Perhaps the most obvious reason is the emotive nature of healthcare. Unlike the abstract notions of the economy or climate change, healthcare provision is something which feels immediate and affects everybody. It conjures images of the elderly, childbirth, and concerns our very own survival. This is compounded by our ageing population, who are now heavier users of healthcare than ever before.

Yet other issues, such as law and order, or child poverty, can be similarly emotive. Unlike these, however, the NHS is something which is highly valued across the political spectrum. 69% of people in the UK support the general principle of the NHS: free at the point of use healthcare funded through taxation. For the left, it is valued as a symbol of social equality, being the most enduring legacy of the first majority Labour government. For the right, it is perhaps similarly a symbol of social cohesion, but also it has become a key part of British national identity, as it is associated with the nostalgic image of a victorious post-WW2 Britain emerging from the rubble and building a new society. This is why it appeals equally as strong to rural tories as it does to metropolitan liberals.

The final reason for its continual resurgence as a topic of debate is that it functions as a microcosm of the most central debates between the left and right. First of all, it acts as a signifier of the health of public services in the UK; when the government provides a funding boost for the NHS, it hopes to sell the narrative that it values public services more broadly, or at the very least it is not neglecting them. For Labour, the struggling position of the NHS has provided a clear illustration of the harmful effects of austerity, and one which has broad appeal.

Secondly, it ties neatly into the decades-old debate over privatisation and marketisation in public services. In 1990, the NHS was divided into purchasers and providers, and an internal market was created, with the goal of increasing efficiency. In 2012, this marketisation was extended, yet the 2019 NHS Long Term Plan pointed towards an abandonment of the goal of increasing competition. 2017-2018 around 10.9% of NHS spending was on non-NHS organisations. Advocates for increased private and market involvement in the NHS argue more competition between providers leads to increased efficiency. Critics point to the loss of coordination due to the fragmentation of organisations, and the increased administration costs required for market transactions. In 2019, Labour’s campaign team took a leaf out of Dominic Cummings’ book and used healthcare as a platform from which to express their concerns over Brexit, that NHS privatisation was an existential threat. They did so by claiming the NHS was at a crossroads, as it risked being ‘sold’ to American corporations in a post-Brexit trade deal. It is argued by some commentators that this issue was almost as fictitious as Vote Leave’s ‘£350 million for the NHS’. Whilst it is entirely possible a US trade deal could open up access to pharmaceutical markets and increase drug prices, the increase would be nowhere near the £500 million figure estimated by Labour. Moreover, US companies can already bid for private contracts for the NHS, so a trade deal would be unlikely to have a significant change in terms of the way the NHS is funded. Despite this, the ‘Save the NHS’ line became the most successful of Labour’s campaigning motifs in 2019, even if it was subsumed by the Conservatives’ rhetoric in wanting to ‘Get Brexit Done’. Due to the long-held ideological positions on markets held by the left and right, this debate is likely to continue.

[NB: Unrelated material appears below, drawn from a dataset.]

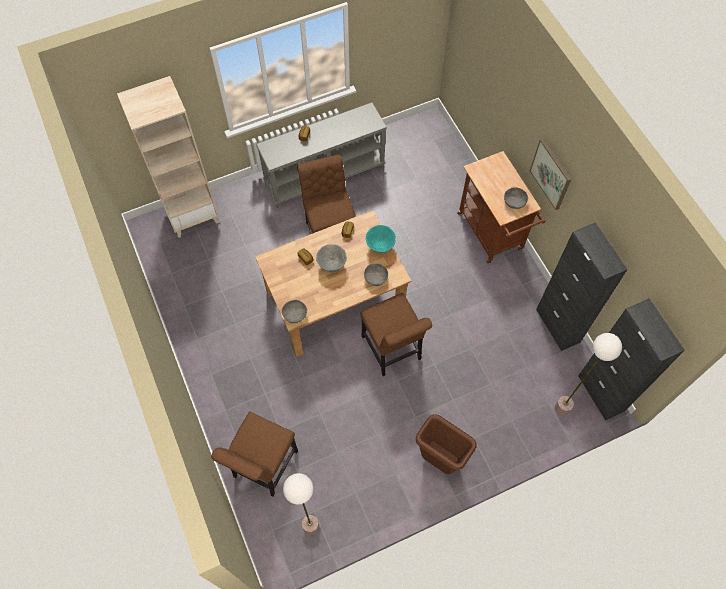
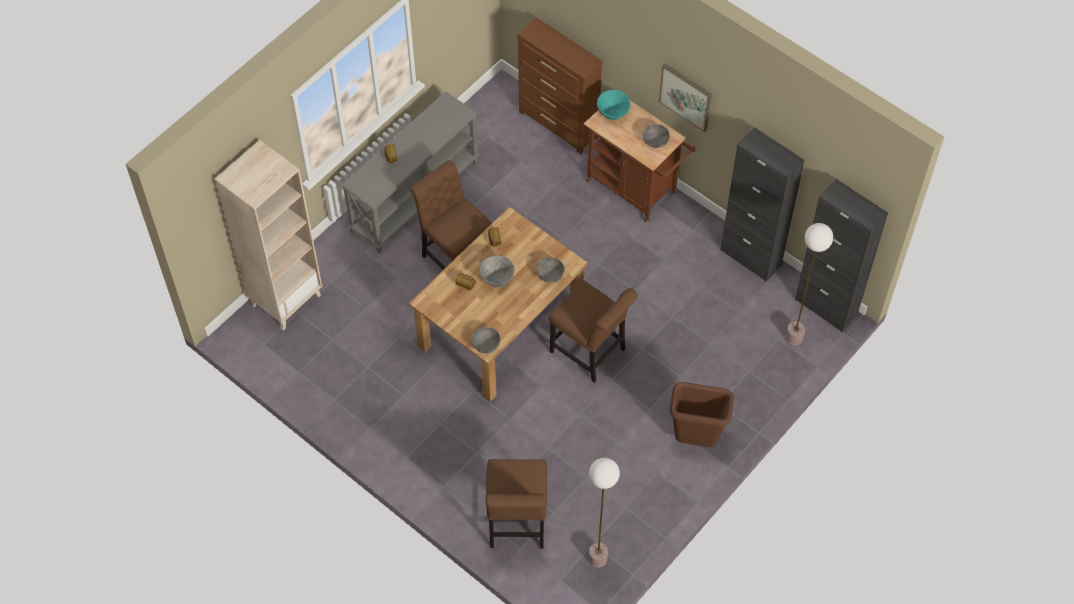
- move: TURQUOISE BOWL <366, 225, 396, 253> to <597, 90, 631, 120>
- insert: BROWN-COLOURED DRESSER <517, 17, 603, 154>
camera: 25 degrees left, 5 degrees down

Given this, it is probable that the NHS will continue to be a central issue in the coming years. The pandemic has kept healthcare at the top of the agenda, and we should expect to see Labour challenge the government on its use of a test and trace system that has been provided privately, given its current failure to meet demand for tests. What remains to be seen is whether parties continue to appropriate the image of the NHS for their own gain, or whether they decide to treat the organisation with the respect it deserves.